某会員に「生きがい」を感じるのはどのような時かと尋ねたら、「小学生向けの森林教室おいて、子供たちから『先生』と呼ばれること。これが快感になって、より先生に相応しくなるため、森林生態の勉学に励む」とおっしゃっていました。
確かに日常社会では学校の教師、国会議員、医師、弁護士など限られた職種の人しか「先生」と呼ばれないので、先生と呼ばれると喜びを感じることに大いに共感できました。

また70代後半の会員は、汗流して森林がきれいになるのは気持ちがよく、充実感が次の活動へのエネルギーへ繋がるとおっしゃっていました。

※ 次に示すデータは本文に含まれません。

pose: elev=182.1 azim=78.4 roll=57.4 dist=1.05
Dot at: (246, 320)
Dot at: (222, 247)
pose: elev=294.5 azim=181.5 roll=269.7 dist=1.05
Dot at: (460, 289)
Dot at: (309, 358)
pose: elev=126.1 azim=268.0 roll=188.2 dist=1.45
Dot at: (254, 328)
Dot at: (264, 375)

⑤会からの働きかけなどをした結果、地元の小学校2校は、毎年学校の授業の一環として弁当持参で森林学習を実施し、当会が支援する。また、地元の中・高校も活動に参加している。学校の活動は広報誌に掲載して、地元住民にも周知するよう配慮している。

とのことでした。
なお、学校との連携が図られている理由について、「戦後は海岸林も荒廃し、海岸線から1km以上離れた自分の家から海が見えた。燃料は海岸林の松を伐採して確保した。しかし、冬は砂が襲来して家に砂溜まりができた。大変な苦労した経験が地元住民にはある。したがって、海岸林を通じて環境教育をすることの重要性は、地元の学校関係者にも理解されやすい」とのことでした。また、「子どもたちとの交わりが楽しく、会の活力の源泉である」という意見もありました。
さらに、

⑥地元の自治会連合からも会に加入していただき協力を得、広報誌を回覧していただいている。会員も地元住民が多く、地域の団体として認めていただき連携している。

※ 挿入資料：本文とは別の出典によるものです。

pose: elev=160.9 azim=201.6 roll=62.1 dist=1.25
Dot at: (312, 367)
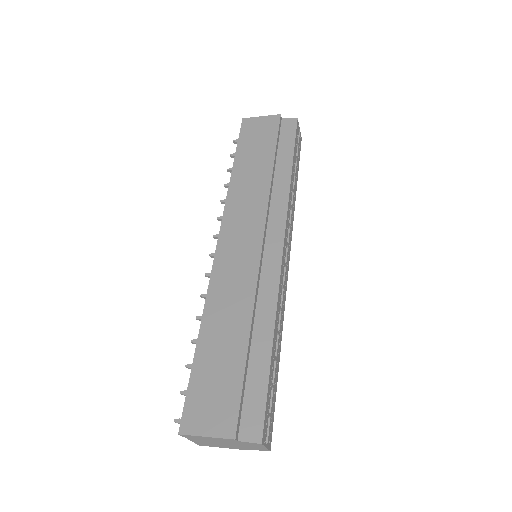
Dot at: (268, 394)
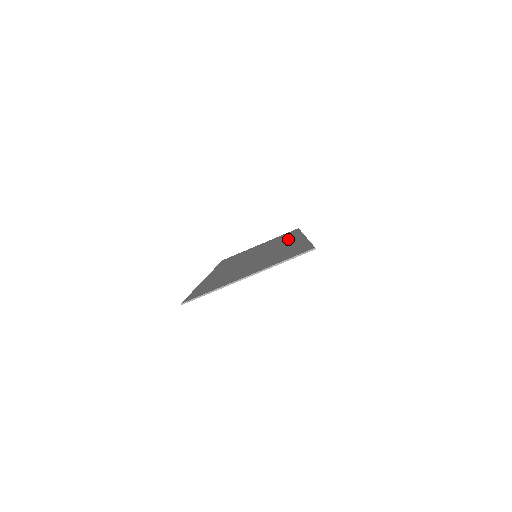
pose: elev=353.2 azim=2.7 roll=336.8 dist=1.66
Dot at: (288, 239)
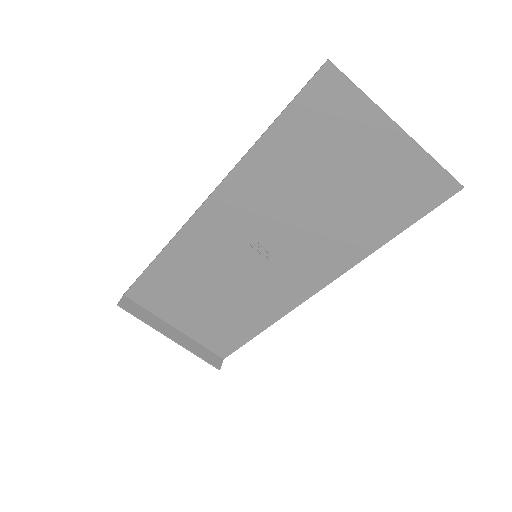
Dot at: (277, 296)
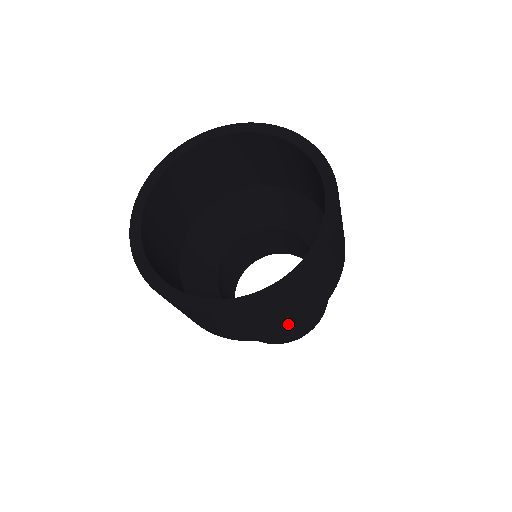
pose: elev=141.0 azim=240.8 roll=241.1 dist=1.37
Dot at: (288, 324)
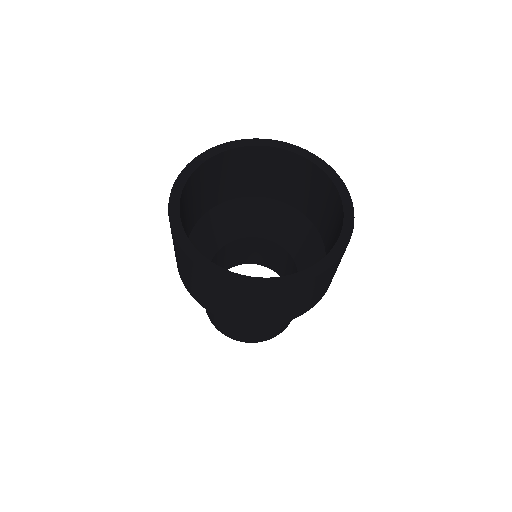
Dot at: (297, 311)
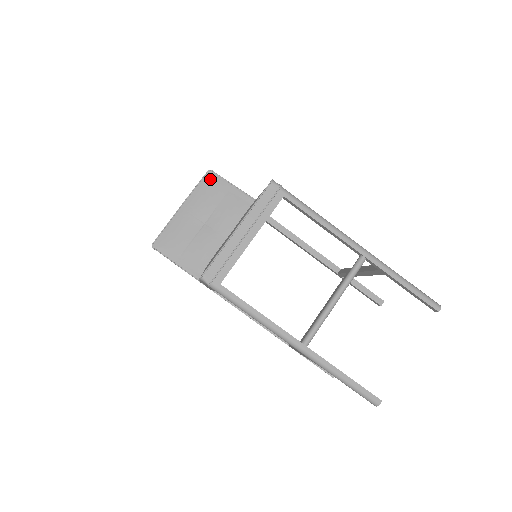
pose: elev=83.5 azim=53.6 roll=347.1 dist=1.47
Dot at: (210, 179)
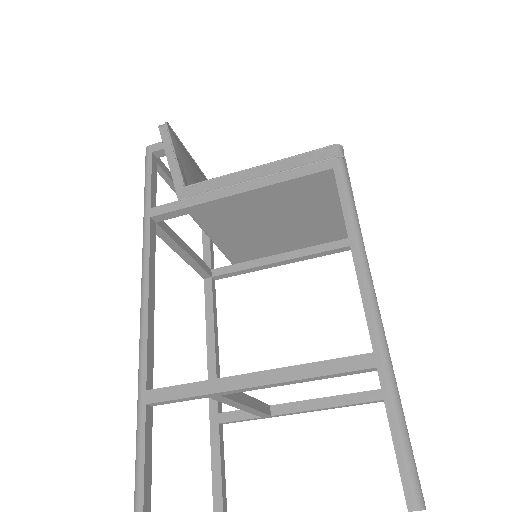
Dot at: occluded
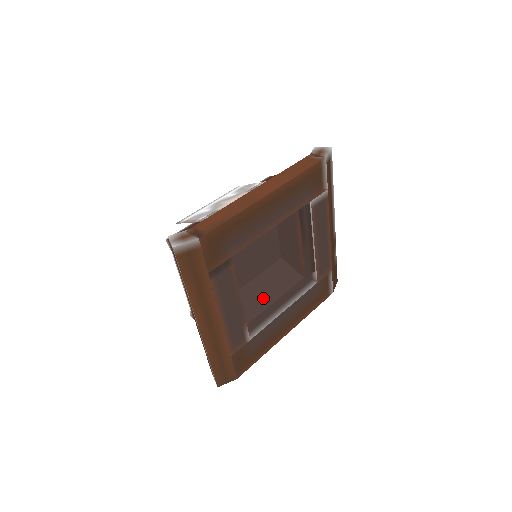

⑦東日本大震災直後に多くの女性会員から、自分たちが被災地に対して何か協力すべきではないか意見が出され、庄内森林管理署に相談し、結果として仙台市荒浜地区の公募に参加することに繋がった。遠隔地での活動は資金的に大変だが、この活動が、地元の自治会などにも共感と支援を呼び込み、当会の会員増加にもつながった面もある。また、地元小学校の松島修学旅行に際して、日程を1泊増やして荒浜海岸林の作業をしてくれた。多額の寄付も当会にしてくれた。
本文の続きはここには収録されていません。